___ Dataset entries

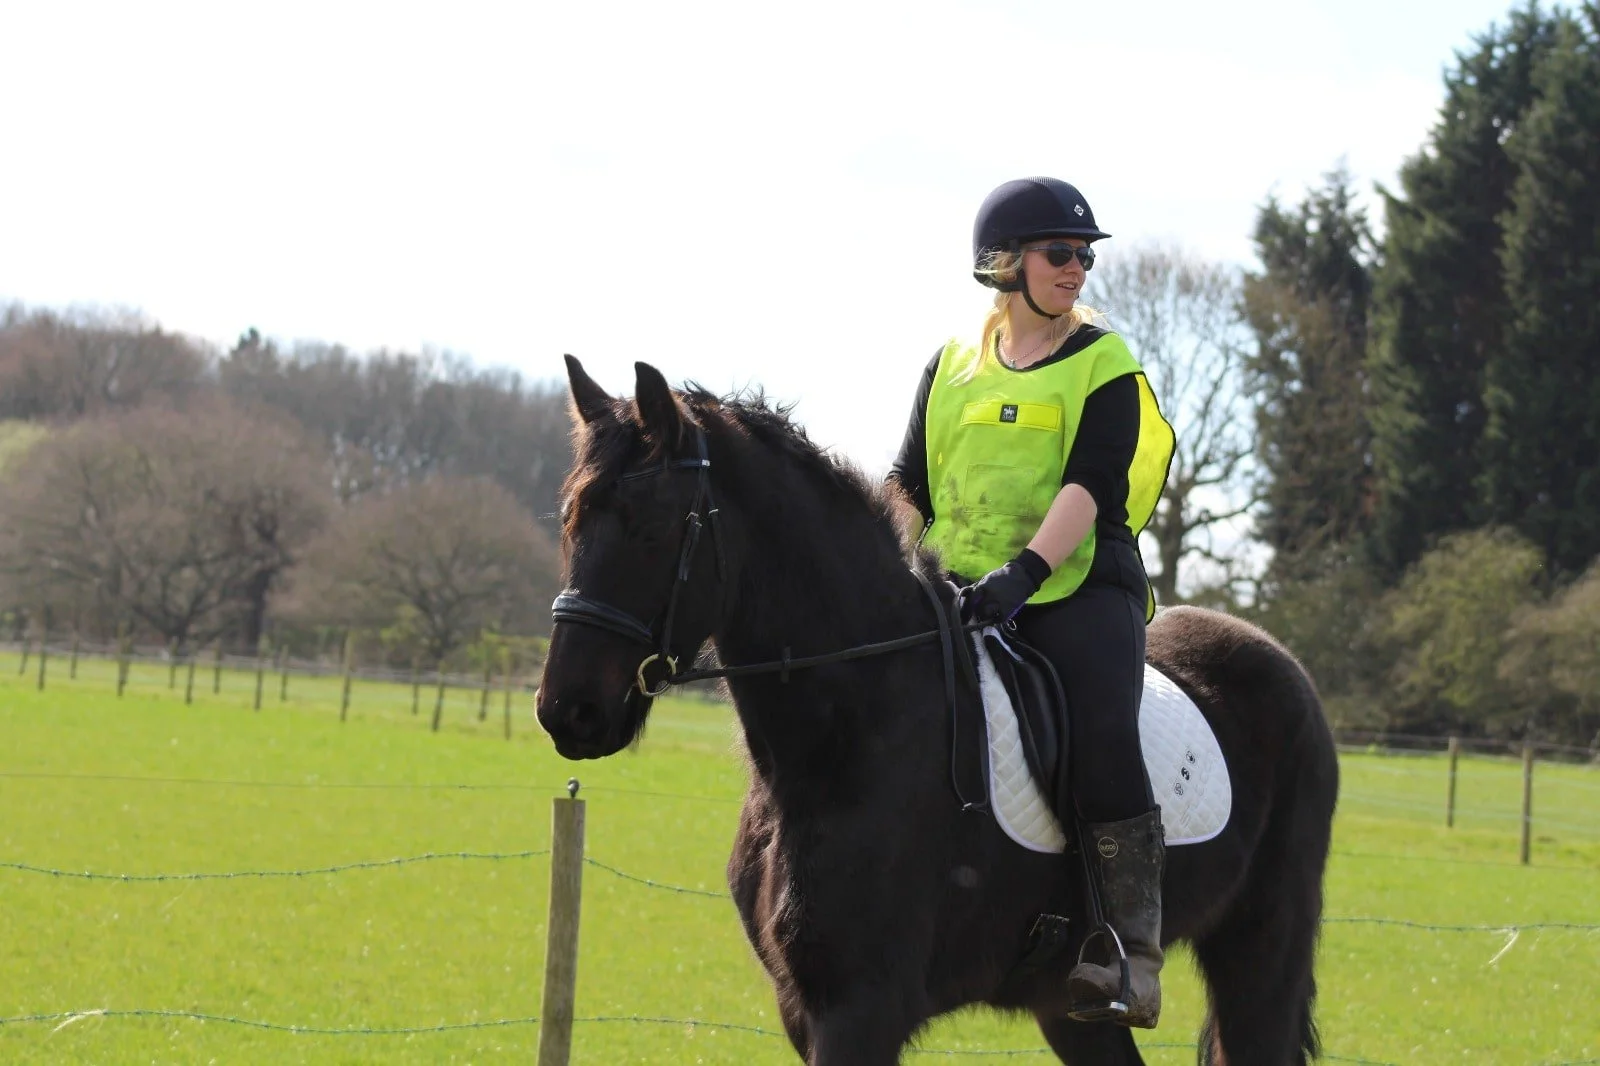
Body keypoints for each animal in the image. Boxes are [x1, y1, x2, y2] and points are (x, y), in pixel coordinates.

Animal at [536, 357, 1340, 1066]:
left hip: (1260, 952)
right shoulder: (804, 1010)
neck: (851, 724)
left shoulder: (861, 1010)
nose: (567, 711)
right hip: (1067, 1005)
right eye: (571, 520)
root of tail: (1283, 662)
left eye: (653, 527)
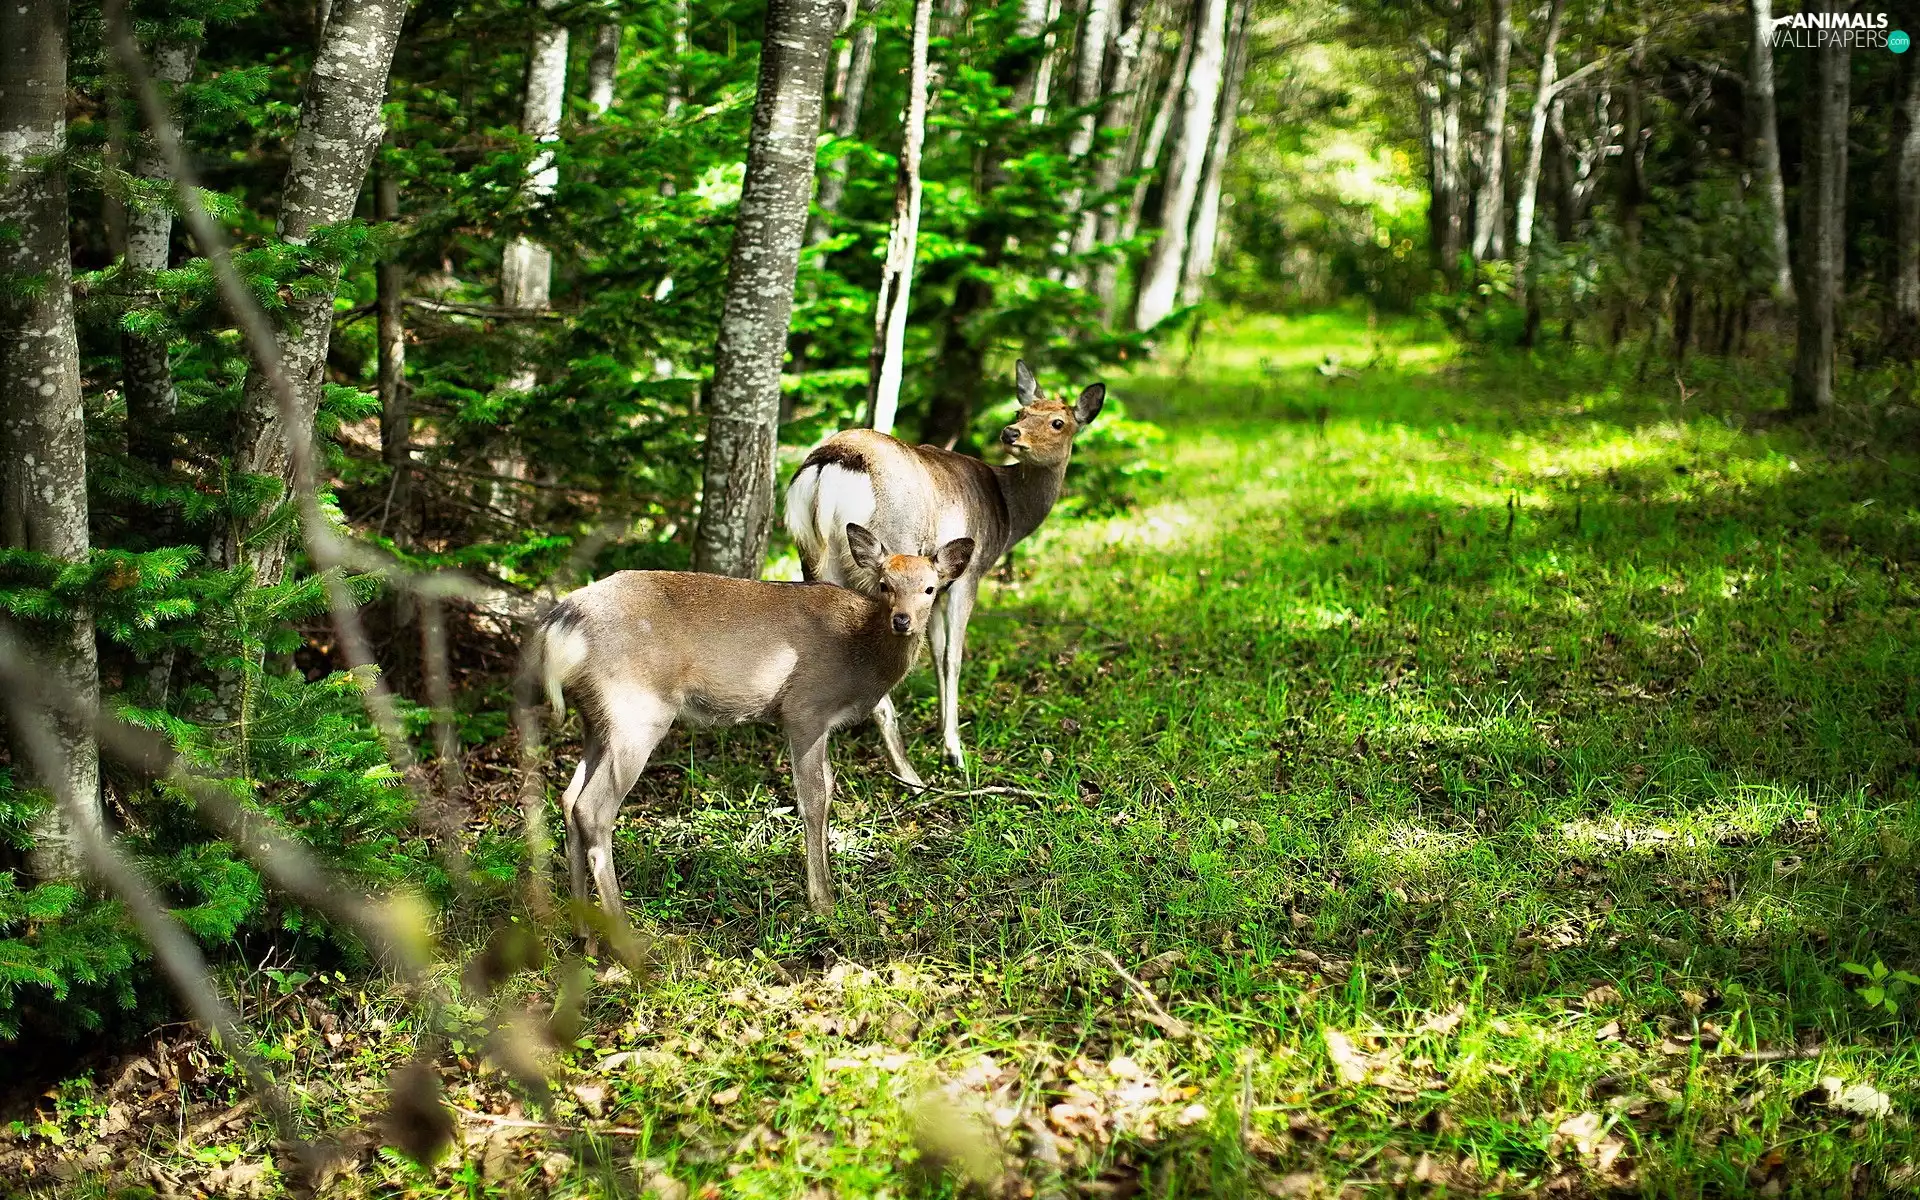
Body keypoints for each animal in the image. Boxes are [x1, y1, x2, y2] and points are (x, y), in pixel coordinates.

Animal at [536, 525, 974, 919]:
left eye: (929, 588)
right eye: (884, 585)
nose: (902, 620)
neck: (861, 656)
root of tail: (562, 623)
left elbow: (829, 790)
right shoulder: (805, 709)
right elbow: (814, 799)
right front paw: (822, 903)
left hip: (595, 717)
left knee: (569, 798)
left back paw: (584, 931)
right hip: (636, 708)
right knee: (593, 808)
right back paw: (624, 935)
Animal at [784, 360, 1104, 786]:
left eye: (1057, 422)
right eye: (1022, 411)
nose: (1010, 432)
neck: (1007, 513)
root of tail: (830, 464)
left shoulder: (934, 587)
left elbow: (936, 652)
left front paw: (940, 728)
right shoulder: (969, 573)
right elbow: (953, 654)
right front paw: (953, 748)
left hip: (811, 555)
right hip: (885, 555)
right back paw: (909, 774)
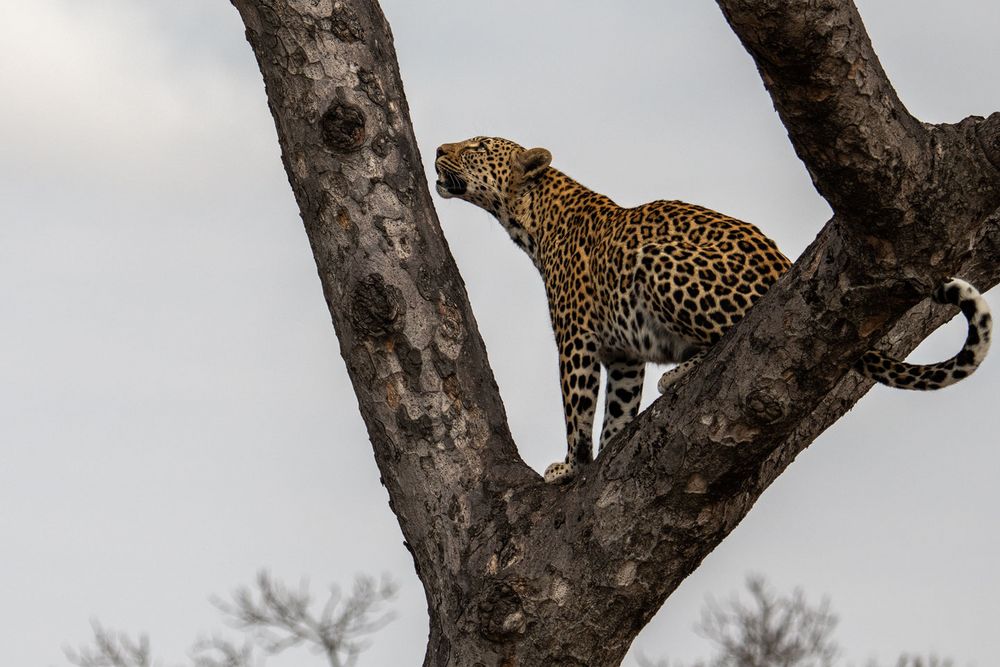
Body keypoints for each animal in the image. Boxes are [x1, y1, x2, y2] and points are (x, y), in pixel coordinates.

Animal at [432, 136, 992, 482]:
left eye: (478, 146)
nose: (438, 148)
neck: (530, 218)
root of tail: (783, 265)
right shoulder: (623, 356)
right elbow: (618, 408)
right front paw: (609, 448)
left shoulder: (576, 340)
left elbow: (577, 407)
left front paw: (570, 467)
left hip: (657, 260)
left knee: (740, 329)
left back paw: (682, 372)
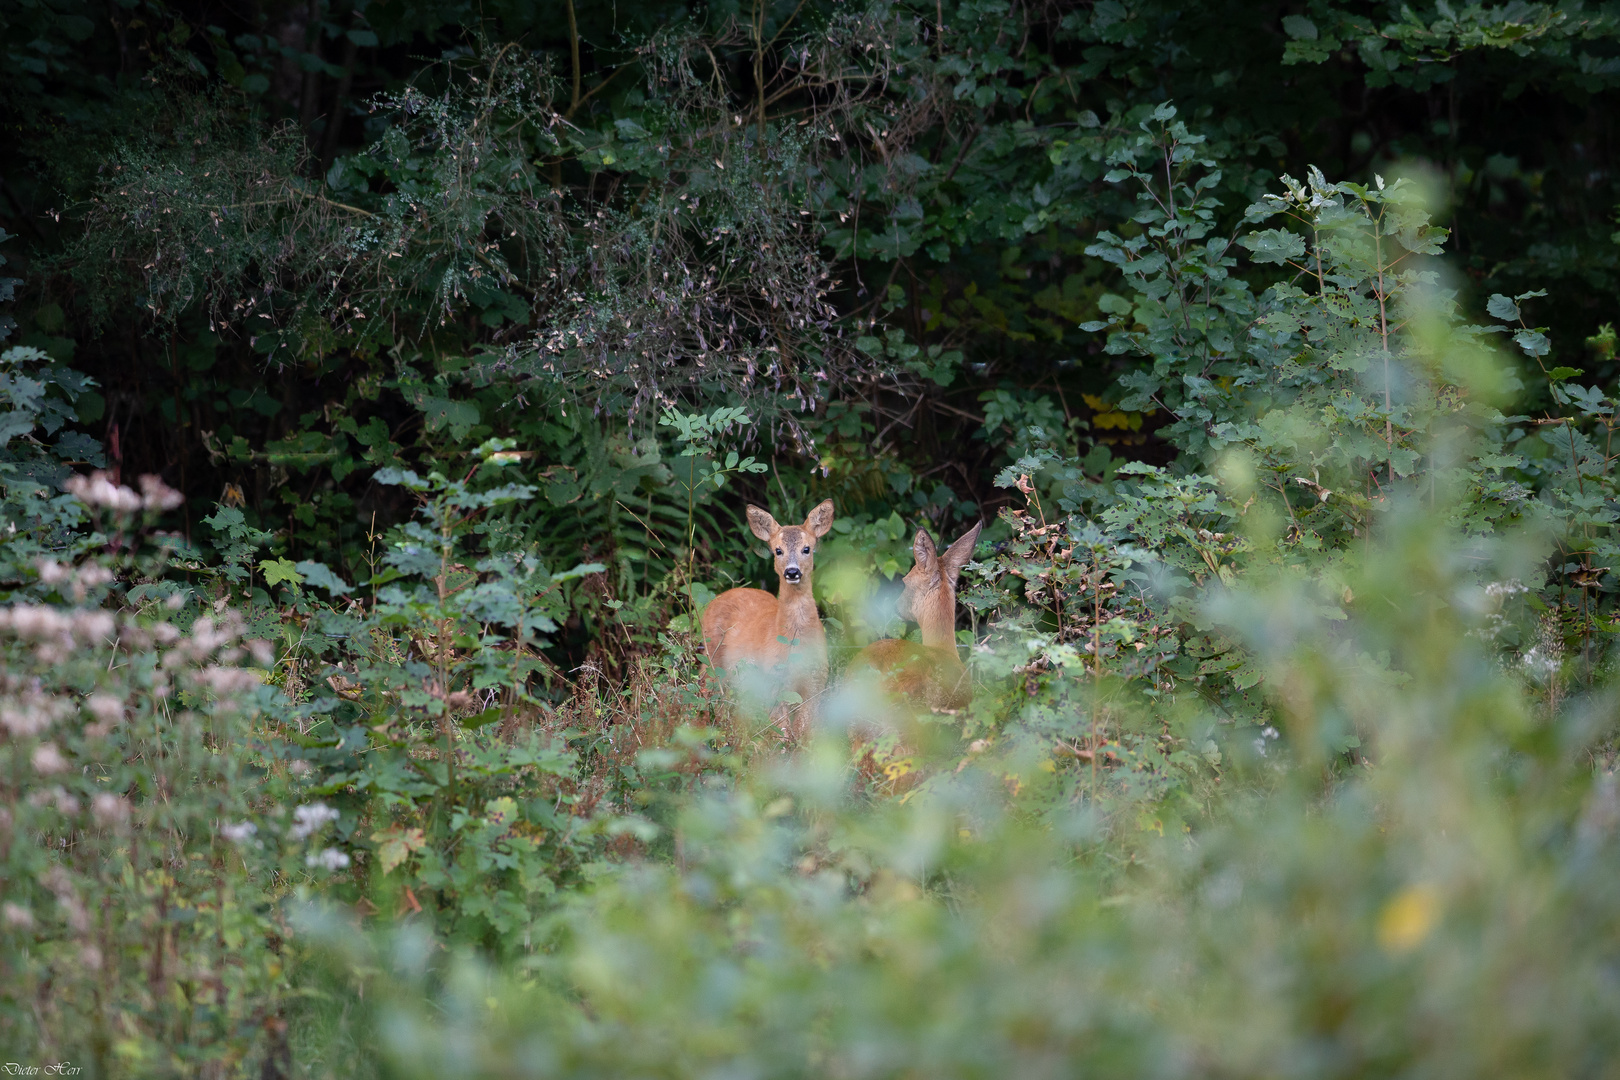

______

◆ Your instructions ◆
Across all the lines above, repeat the wording exactly and omit the pictures.

◆ Solution to this exercise ◆
Body keypoints for each animal in the image. Boxes are [x1, y1, x2, y2] and points are (x, y), in pixel coordinates.

Animal at [536, 357, 1340, 1066]:
left hip: (1260, 952)
right shoulder: (804, 1010)
neck: (851, 724)
left shoulder: (861, 1010)
nose: (567, 711)
right hip: (1067, 1005)
right eye: (571, 520)
root of tail: (1283, 662)
left eye: (653, 527)
Body keypoints for each animal in the image. Boxes are [x1, y1, x2, y2] and points are (x, y), in pixel coordinates.

Animal at [536, 525, 974, 919]:
left eye: (929, 588)
right eye: (884, 585)
nose: (902, 620)
neck: (861, 656)
root of tail: (562, 623)
left elbow: (829, 790)
right shoulder: (805, 709)
right elbow: (814, 799)
right front paw: (822, 903)
left hip: (595, 717)
left knee: (569, 798)
left back paw: (584, 931)
right hip: (636, 708)
right knee: (593, 808)
right back paw: (624, 935)
Animal at [784, 360, 1104, 786]:
left eye: (1057, 422)
right eye: (1022, 411)
nose: (1010, 432)
neck: (1007, 513)
root of tail: (830, 464)
left shoulder: (934, 587)
left elbow: (936, 652)
left front paw: (940, 728)
right shoulder: (969, 573)
right elbow: (953, 654)
right front paw: (953, 748)
left hip: (811, 555)
right hip: (885, 555)
right back paw: (909, 774)
Body keypoints for each animal in the image. Boxes are [x1, y1, x2, y2] and points are (x, y), in pixel coordinates.

Animal at [432, 136, 992, 482]:
left eye: (478, 146)
nose: (438, 148)
neck: (530, 218)
root of tail: (783, 265)
right shoulder: (623, 356)
right elbow: (618, 408)
right front paw: (609, 448)
left shoulder: (576, 340)
left elbow: (577, 407)
left front paw: (570, 467)
left hip: (657, 260)
left knee: (740, 329)
left back paw: (682, 372)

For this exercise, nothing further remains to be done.